#### Supplied data

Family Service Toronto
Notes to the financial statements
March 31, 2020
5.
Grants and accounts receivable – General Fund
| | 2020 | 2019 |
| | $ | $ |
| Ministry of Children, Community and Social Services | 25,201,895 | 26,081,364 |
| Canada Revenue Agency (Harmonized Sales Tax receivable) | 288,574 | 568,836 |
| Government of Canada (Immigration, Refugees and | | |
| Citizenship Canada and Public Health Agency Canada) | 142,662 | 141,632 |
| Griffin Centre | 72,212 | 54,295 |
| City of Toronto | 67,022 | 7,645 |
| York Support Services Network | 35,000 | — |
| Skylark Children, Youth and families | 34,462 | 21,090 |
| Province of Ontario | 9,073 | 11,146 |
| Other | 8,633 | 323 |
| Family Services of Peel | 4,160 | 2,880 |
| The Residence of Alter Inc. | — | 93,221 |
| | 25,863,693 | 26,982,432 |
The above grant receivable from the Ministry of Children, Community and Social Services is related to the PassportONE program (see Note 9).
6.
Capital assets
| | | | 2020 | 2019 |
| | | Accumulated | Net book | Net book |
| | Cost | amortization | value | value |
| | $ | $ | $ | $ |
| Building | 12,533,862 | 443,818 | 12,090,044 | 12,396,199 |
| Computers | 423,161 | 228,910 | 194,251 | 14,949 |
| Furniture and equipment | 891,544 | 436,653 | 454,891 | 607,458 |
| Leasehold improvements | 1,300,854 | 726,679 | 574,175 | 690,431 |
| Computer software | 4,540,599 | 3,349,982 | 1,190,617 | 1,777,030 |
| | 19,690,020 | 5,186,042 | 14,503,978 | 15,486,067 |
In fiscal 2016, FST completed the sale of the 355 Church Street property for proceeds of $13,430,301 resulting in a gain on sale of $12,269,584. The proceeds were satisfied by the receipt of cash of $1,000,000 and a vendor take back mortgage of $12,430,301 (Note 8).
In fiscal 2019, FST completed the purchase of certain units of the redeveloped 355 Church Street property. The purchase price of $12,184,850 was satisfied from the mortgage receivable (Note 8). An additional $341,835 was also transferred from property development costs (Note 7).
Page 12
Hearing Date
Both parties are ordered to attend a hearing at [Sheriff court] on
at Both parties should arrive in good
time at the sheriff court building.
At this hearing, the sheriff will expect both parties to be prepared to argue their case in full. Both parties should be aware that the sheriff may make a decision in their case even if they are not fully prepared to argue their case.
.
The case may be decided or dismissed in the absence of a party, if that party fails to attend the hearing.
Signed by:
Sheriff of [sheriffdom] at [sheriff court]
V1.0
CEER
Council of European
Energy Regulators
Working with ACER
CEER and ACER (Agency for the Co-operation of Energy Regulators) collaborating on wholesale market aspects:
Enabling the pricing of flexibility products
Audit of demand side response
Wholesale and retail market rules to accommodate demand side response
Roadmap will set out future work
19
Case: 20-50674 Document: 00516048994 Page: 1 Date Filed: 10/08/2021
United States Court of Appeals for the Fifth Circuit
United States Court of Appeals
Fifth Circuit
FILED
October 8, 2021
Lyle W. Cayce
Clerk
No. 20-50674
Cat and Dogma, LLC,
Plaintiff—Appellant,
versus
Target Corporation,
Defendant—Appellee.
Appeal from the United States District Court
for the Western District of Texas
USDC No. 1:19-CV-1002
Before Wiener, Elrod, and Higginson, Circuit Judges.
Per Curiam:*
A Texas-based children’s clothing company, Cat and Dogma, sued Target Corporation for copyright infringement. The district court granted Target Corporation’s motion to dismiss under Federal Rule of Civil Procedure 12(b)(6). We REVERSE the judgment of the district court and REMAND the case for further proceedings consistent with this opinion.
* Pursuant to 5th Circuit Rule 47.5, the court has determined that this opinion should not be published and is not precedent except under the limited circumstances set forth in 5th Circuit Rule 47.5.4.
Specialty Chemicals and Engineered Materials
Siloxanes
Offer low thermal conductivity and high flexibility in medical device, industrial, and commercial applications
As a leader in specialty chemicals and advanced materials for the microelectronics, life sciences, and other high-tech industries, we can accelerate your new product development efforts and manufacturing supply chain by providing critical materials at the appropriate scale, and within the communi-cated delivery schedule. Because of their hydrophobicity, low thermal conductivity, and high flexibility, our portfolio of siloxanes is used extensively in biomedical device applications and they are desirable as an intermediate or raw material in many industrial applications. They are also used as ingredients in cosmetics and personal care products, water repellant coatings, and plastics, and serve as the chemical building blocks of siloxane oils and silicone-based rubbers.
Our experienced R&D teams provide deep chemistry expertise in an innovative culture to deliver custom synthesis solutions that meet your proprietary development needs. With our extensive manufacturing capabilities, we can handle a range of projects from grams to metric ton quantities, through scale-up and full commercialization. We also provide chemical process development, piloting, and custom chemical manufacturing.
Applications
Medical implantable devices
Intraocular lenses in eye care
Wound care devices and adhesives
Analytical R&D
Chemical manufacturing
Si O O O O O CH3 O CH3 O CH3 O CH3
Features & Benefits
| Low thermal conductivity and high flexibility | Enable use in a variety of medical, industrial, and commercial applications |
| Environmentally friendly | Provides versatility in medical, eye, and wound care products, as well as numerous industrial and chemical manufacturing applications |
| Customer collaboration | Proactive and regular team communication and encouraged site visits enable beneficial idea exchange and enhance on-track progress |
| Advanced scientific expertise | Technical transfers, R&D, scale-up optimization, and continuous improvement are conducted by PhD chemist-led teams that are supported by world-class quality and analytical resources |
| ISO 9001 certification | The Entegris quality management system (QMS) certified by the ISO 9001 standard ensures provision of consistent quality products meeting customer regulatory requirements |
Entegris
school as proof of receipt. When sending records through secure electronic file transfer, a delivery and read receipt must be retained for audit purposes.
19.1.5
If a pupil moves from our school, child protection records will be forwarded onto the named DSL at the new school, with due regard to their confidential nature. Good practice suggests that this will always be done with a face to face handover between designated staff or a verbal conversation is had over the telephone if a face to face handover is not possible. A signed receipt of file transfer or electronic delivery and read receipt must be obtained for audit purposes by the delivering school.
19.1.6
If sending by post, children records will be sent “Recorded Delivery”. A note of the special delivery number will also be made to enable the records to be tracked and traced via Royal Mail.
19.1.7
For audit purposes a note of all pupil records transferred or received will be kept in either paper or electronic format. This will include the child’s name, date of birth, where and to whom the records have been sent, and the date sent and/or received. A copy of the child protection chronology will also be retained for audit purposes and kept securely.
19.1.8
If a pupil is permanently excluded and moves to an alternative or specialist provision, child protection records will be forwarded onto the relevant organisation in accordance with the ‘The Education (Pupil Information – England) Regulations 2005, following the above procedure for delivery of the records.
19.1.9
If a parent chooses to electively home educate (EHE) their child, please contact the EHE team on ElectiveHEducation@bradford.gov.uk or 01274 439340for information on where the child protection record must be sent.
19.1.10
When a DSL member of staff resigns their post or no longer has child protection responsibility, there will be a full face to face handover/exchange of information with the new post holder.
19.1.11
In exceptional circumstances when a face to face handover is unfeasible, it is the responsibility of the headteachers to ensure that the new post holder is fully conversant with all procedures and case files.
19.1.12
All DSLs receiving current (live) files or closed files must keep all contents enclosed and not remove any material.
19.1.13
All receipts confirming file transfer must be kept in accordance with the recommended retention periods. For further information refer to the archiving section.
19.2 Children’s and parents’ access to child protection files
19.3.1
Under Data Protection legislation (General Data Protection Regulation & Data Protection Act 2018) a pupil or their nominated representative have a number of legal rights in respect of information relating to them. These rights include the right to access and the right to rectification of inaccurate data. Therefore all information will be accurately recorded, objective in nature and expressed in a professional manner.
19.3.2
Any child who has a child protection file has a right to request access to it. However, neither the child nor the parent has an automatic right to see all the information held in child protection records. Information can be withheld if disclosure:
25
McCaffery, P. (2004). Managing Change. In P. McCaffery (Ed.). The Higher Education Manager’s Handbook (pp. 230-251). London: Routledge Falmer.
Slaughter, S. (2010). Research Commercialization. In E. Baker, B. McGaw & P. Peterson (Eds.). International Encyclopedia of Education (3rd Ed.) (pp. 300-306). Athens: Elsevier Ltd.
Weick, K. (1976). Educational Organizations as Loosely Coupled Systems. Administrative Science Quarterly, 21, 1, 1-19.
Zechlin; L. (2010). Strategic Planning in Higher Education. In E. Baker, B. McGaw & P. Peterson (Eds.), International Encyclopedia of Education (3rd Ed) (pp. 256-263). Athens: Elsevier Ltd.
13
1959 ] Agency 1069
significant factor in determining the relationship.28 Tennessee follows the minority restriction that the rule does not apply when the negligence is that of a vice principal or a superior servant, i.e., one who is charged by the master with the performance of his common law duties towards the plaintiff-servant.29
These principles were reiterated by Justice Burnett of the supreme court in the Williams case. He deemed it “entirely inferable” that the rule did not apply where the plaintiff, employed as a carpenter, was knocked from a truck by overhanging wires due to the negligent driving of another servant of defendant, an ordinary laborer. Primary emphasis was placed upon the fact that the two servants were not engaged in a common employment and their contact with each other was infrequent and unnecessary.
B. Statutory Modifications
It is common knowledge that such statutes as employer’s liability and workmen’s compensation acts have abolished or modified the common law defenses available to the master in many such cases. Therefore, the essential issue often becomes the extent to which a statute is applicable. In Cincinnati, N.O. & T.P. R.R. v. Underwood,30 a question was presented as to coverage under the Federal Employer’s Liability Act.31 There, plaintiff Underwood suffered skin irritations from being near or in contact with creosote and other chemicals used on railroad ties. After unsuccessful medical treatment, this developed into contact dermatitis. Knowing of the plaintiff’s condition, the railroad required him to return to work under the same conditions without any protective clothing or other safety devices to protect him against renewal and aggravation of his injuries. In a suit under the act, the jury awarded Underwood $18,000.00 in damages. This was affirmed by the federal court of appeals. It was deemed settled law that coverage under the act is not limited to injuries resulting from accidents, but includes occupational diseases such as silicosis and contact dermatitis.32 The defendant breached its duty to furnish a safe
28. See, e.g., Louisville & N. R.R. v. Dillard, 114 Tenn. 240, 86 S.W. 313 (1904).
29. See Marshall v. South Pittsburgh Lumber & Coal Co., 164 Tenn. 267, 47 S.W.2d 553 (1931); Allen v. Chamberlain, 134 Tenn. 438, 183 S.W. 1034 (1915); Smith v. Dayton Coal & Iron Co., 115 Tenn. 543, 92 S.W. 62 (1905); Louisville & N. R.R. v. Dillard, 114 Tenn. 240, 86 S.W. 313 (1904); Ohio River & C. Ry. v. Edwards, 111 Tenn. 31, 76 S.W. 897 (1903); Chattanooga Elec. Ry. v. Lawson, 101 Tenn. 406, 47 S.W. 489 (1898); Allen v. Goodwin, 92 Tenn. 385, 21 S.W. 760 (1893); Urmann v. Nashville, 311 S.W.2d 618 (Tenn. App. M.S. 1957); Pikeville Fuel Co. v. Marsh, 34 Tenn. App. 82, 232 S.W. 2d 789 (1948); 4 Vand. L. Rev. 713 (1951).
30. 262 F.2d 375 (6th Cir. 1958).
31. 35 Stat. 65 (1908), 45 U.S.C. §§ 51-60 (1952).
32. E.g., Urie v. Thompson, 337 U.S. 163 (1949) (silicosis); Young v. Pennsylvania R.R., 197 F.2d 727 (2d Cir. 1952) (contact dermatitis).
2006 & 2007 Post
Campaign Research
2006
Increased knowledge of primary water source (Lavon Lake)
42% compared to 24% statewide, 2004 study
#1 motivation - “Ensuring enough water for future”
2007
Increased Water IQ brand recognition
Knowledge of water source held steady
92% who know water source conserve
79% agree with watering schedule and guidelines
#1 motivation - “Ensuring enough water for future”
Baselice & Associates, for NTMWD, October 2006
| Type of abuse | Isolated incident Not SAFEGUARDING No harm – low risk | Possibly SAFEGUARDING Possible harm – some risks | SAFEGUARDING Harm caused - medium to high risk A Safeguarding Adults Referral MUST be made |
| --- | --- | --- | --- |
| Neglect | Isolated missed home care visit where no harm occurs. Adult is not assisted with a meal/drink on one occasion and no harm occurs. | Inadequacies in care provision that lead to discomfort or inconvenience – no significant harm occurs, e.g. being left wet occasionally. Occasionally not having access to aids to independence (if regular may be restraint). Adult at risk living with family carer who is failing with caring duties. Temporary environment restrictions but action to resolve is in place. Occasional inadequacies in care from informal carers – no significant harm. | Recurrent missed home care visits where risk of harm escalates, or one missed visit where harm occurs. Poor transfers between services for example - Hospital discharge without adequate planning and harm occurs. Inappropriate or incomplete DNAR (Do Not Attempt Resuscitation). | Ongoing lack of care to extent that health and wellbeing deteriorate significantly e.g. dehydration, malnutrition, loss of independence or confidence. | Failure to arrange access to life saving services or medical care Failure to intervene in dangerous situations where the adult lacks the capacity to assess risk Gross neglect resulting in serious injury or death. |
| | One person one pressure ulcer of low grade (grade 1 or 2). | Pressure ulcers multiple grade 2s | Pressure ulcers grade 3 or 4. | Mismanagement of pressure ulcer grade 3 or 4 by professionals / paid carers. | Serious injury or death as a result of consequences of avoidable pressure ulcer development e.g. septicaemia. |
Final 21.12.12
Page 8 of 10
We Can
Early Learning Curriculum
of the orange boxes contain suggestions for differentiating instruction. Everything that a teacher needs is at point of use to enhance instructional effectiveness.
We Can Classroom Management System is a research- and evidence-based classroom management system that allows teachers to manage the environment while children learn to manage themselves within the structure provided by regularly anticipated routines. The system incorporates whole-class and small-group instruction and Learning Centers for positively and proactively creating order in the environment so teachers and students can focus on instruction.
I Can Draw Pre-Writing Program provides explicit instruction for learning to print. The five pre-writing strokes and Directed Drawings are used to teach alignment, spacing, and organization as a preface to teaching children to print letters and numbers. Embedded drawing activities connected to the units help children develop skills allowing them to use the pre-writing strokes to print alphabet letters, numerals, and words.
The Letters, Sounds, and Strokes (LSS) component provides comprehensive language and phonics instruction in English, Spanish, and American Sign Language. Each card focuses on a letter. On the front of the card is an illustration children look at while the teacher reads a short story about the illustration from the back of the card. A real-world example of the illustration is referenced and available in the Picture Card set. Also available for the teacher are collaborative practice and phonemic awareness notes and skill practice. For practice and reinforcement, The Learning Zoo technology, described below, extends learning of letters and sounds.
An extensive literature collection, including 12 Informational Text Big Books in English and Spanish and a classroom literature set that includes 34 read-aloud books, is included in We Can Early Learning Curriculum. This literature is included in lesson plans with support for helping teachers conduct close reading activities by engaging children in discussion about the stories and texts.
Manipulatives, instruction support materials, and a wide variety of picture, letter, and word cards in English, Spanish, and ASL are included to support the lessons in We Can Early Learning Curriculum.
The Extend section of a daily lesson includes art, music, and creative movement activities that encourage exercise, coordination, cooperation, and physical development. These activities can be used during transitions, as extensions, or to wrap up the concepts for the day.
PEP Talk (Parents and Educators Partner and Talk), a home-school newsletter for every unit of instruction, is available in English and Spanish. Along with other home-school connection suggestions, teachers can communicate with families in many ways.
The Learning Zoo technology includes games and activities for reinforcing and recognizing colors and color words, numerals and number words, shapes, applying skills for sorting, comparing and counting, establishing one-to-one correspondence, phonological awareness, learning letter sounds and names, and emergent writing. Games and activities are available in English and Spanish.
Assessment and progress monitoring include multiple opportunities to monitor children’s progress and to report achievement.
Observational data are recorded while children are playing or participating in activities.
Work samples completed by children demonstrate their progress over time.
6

########

Requirement: A single number is the answer: how many lines in the records above contain the word "manufacturing".

Answer section: 4